* Document excerpt
************
Why are you picking up 5* or 4.7* and below?


----------



## cb80907 (Aug 3, 2015)

Sacto Burbs said:


> Why are you picking up 5* or 4.7* and below?


I've been universally delegated to the 5.0 and 4.7 or below crowds. The 4.8 and 4.9 types are swallowed up almost every day by several specific drivers in my area that I've clashed with in the past. It's a long, long story, but suffice to say that Colorado Springs and Denver are not very friendly markets at all in my own experience.


----------



## SpecialK (May 18, 2015)

Sacto Burbs said:


> You may be in luck. R3Z looks like it has an online course


Well, that is good to know because I couldn't swing a trip to NYC as a single mom. I started driving for Uber because I needed the money. I applied for the R3Z course since that was free, so I will wait to see if I can take the course on line. I have yet to see a 4.8 or 4.9 pax in my market though. Either the pax is 4.7 and below (snotty college kids) or a 5 first time user (still snotty college kids). It might be all for naught. I appreciate your input greatly.


----------



## Champ (Jul 28, 2015)

SpecialK said:


> Well, that is good to know because I couldn't swing a trip to NYC as a single mom. I started driving for Uber because I needed the money. I applied for the R3Z course since that was free, so I will wait to see if I can take the course on line. I have yet to see a 4.8 or 4.9 pax in my market though. Either the pax is 4.7 and below (snotty college kids) or a 5 first time user (still snotty college kids). It might be all for naught. I appreciate your input greatly.


Did you get to do it online? Or are you done with uber


----------



## turbovator (Aug 3, 2015)

Champ said:


> Did you get to do it online? Or are you done with uber


Champ , did you get my text yesterday about the guy leasing the car through Uber?


----------



## SpecialK (May 18, 2015)

turbovator said:


> Champ , did you get my text yesterday about the guy leasing the car through Uber?


I can do it online for $100. On the fence i


----------



## Champ (Jul 28, 2015)

turbovator said:


> Champ , did you get my text yesterday about the guy leasing the car through Uber?


No what guy?


----------



## Champ (Jul 28, 2015)

SpecialK said:


> I can do it online for $100. On the fence i[/QUOT
> 
> 
> SpecialK said:
> ...


----------



## turbovator (Aug 3, 2015)

Champ said:


> No what guy?


The guy who was leasing a car through a Uber finance plan for $ 374 a week, asked him if he was sure it was for a week and not a month.


----------



## Champ (Jul 28, 2015)

turbovator said:


> The guy who was leasing a car through a Uber finance plan for $ 374 a week, asked him if he was sure it was for a week and not a month.


Oh yea that's crazy if he's doing that.


----------



## turbovator (Aug 3, 2015)

Champ said:


> Oh yea that's crazy if he's doing that.


Yes, you saw that he was doing it. That is $374 a week not a month. An Uber is really being nice about it taking itout of his payroll every week so he doesn't have to concern himself with making lease payments.


----------



## SpecialK (May 18, 2015)

turbovator said:


> Yes, you saw that he was doing it. That is $374 a week not a month. An Uber is really being nice about it taking itout of his payroll every week so he doesn't have to concern himself with making lease payments.


Peonage


----------
************
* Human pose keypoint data
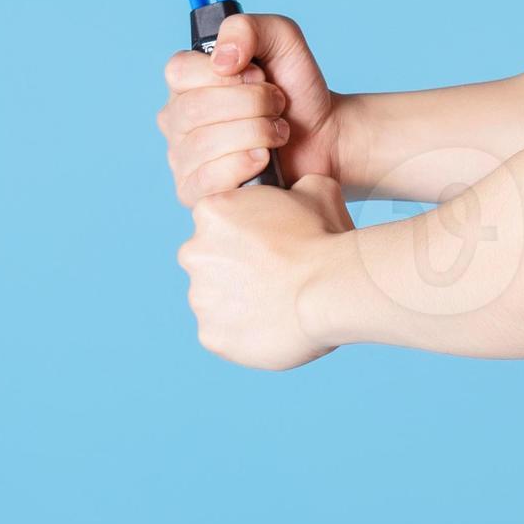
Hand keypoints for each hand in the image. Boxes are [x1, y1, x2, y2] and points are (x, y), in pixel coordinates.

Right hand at [155, 13, 347, 204]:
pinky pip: (206, 179)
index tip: (261, 76)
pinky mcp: (195, 191)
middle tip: (277, 106)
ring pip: (203, 145)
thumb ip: (248, 27)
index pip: (180, 71)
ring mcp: (182, 157)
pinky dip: (244, 165)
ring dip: (255, 133)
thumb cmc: (296, 88)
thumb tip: (222, 60)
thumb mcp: (281, 38)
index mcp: (186, 81)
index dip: (227, 76)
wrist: (324, 136)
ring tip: (278, 132)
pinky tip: (265, 159)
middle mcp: (177, 118)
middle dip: (251, 105)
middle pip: (194, 110)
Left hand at [177, 177, 352, 369]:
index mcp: (210, 211)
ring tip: (278, 303)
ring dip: (239, 301)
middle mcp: (194, 252)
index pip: (218, 221)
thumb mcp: (316, 190)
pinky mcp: (210, 335)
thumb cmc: (324, 237)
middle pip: (211, 261)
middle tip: (275, 275)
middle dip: (237, 268)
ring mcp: (200, 297)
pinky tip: (273, 325)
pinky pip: (223, 333)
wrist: (329, 289)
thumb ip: (294, 188)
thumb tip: (299, 190)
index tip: (268, 243)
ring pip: (215, 299)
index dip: (246, 232)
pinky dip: (243, 332)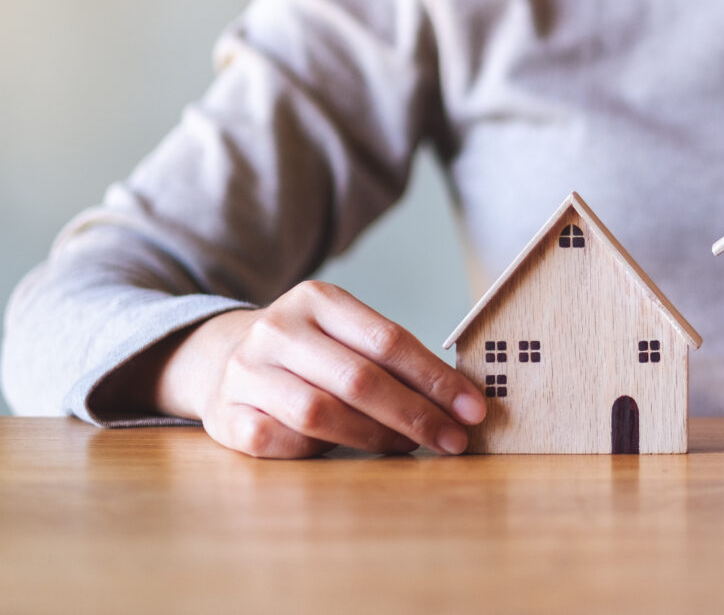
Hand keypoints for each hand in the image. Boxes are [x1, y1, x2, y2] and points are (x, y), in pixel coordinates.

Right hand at [152, 280, 485, 458]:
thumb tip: (459, 398)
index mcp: (317, 299)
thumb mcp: (345, 334)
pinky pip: (280, 442)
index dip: (436, 378)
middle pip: (359, 378)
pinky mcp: (224, 416)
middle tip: (454, 440)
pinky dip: (320, 452)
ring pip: (320, 412)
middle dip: (417, 414)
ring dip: (376, 436)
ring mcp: (246, 372)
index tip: (474, 408)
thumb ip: (390, 357)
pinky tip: (346, 454)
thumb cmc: (309, 352)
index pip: (388, 340)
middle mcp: (277, 329)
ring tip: (411, 446)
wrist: (220, 358)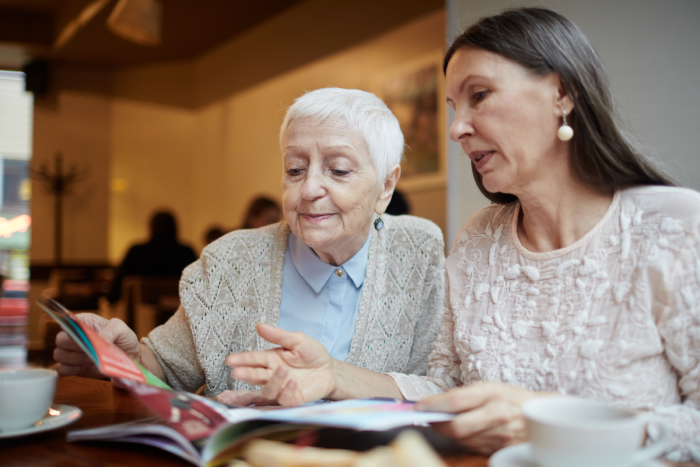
************
* Exercise tasks
1. In the forum thread about Uber driving, reproduce the passage between "I've been universally" and "my own experience.", inclusive, swapping "Denver" for "Pueblo".
2. Decide whether each statement agrees with the forum thread about Uber driving, answering yes or no and quoting the words of the thread that decide it: (a) cb80907 says the 4.8 and 4.9 riders are taken by several specific drivers in that area; (b) SpecialK says the online course costs $50; (c) turbovator says the lease payment is $374 a month.

* Completed exercise
1.
I've been universally delegated to the 5.0 and 4.7 or below crowds. The 4.8 and 4.9 types are swallowed up almost every day by several specific drivers in my area that I've clashed with in the past. It's a long, long story, but suffice to say that Colorado Springs and Pueblo are not very friendly markets at all in my own experience.

2.
(a) Yes: "The 4.8 and 4.9 types are swallowed up almost every day by several specific drivers in my area"
(b) No: "I can do it online for $100."
(c) No: "That is $374 a week not a month."